START SELECTED EXCERPT

Fair point. My thought is they are clearly spending money on tons of people they wouldn't have to if they were strictly passive. Presumably, if they didn't, the fees would be lower than they are now.
Isn't it equally likely the opposite - your comment presumes that Vanguard is using money from passive to prop up active, whereas it could also be that money from active is already being used to lower fees on passive?
And what happens if active fails? Then passive would take the hit even though people go with Vanguard specifically for the low-risk passive.
> And what happens if active fails? Then passive would take the hit

What specific concern do you have in mind? Are you aware that the corporate structure of Vanguard is that it is the funds who own the company, not the other way around?

https://corporate.vanguard.com/content/corporatesite/us/en/c...

why would the passive funds collapse? or the business?

why would the active funds fail?

if you have 1.1 million in the bank you can afford to take $500 to poker tables

Why should we presume that? It seems equally likely that the fees would have to be higher if not supported by profitable cross-sales.
It's high risk. Sure, if active funds succeed. But active funds fail more often than they succeed.
That’s a risk that Vanguard investors in active funds are willing to take. They’re not stupid, investors at Vanguard know that passive is their primary focus. Also the fees for their active funds are lower than average so they have a higher likelihood of success since a lot of the drag on active performance is… high fees.
3 bps instead of 4? That’s a savings of… $100 on a million annually.

END SELECTED EXCERPT
START MATERIAL SHOWN

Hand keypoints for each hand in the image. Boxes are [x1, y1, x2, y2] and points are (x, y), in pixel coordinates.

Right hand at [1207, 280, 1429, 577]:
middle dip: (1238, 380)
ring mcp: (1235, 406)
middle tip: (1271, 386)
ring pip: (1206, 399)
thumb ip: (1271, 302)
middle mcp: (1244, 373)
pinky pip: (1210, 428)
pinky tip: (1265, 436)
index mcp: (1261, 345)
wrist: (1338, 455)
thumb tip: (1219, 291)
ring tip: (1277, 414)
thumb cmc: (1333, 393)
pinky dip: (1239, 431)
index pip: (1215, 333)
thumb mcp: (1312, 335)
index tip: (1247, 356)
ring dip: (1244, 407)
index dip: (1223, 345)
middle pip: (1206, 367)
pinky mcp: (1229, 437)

END MATERIAL SHOWN
START MATERIAL SHOWN

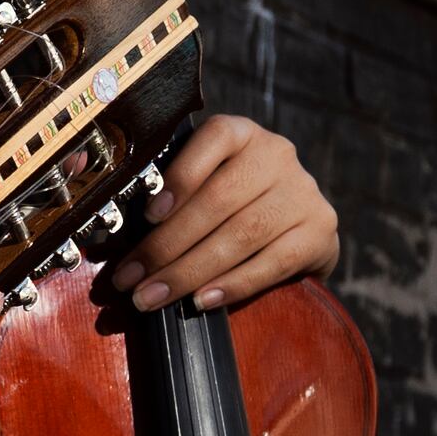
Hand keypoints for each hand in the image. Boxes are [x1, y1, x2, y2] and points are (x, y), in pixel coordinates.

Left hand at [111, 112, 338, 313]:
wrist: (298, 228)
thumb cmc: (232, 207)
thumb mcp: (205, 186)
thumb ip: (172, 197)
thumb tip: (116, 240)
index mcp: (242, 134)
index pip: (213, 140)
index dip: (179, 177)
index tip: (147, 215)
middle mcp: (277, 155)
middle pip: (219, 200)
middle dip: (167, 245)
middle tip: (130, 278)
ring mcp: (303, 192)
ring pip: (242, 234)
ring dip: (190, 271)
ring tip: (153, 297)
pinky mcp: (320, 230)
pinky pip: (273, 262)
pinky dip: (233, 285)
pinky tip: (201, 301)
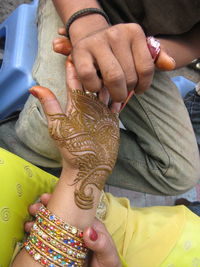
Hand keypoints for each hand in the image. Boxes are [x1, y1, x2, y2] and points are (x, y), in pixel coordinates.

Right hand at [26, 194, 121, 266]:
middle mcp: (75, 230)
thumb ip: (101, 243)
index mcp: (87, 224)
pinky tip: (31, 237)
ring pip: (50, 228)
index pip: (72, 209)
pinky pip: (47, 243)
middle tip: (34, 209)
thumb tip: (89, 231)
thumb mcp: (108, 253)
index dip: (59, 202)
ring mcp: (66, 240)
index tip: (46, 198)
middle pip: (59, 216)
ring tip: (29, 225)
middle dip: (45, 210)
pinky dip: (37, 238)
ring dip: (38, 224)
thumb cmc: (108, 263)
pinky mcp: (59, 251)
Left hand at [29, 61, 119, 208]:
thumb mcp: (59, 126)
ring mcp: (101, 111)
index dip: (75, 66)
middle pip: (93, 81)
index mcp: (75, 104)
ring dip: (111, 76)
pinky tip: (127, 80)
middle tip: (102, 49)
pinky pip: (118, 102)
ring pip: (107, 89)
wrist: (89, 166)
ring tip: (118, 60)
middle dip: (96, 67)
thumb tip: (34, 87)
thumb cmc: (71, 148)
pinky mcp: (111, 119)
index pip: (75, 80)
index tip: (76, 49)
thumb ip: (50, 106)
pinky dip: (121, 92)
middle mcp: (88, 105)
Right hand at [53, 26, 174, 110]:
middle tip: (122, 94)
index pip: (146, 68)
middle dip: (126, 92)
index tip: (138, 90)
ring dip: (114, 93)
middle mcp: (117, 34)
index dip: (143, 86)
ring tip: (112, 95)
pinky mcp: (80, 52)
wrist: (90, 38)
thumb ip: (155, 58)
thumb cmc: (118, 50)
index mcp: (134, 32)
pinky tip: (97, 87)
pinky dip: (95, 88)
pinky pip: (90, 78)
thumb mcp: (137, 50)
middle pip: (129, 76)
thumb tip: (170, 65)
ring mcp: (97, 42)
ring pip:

END MATERIAL SHOWN

▸ **WHAT YOU SHOULD DO**
Continue the discussion above about Vanguard's passive and active funds, picking up after its final comment.

▸ **ANSWER TO THIS PROBLEM**
I mean even $100 annually compounds to be tens of thousands over a lifetime. Furthermore, Vanguard manages like almost 10 trillion so that ends up being nearly a billion extra extracted per year.

My main issue though is that Vanguard's brand is low-risk passive, but they are now selling high-risk active funds under that brand.

You aren't wrong that Vanguard seems more active friendly these days.

But Vanguard under Bogle always played both sides of the fence at least to some extent. They have always had that actively managed Windsor fund, right? And Wellington?

I think your article headline shows you have a fair bit more to learn about Bogle. Or at least you haven't made your case on that front. Bogle was at least as much about low cost and aligning interests of the investment client as he was about passive indexing, though he is known more for the latter.

Here's a writeup with a couple pointers to more on the topic from Bogle: https://www.bogleheads.org/forum/viewtopic.php?t=388377

Vanguard's brand is "retirement management company." If you were to ask the vast majority of people with their retirement accounts managed by Vanguard who Jack Bogle was very few would be able to answer.

Quibbling over one basis point in fees just doesn't feel valuable. Tracking error will be larger than this.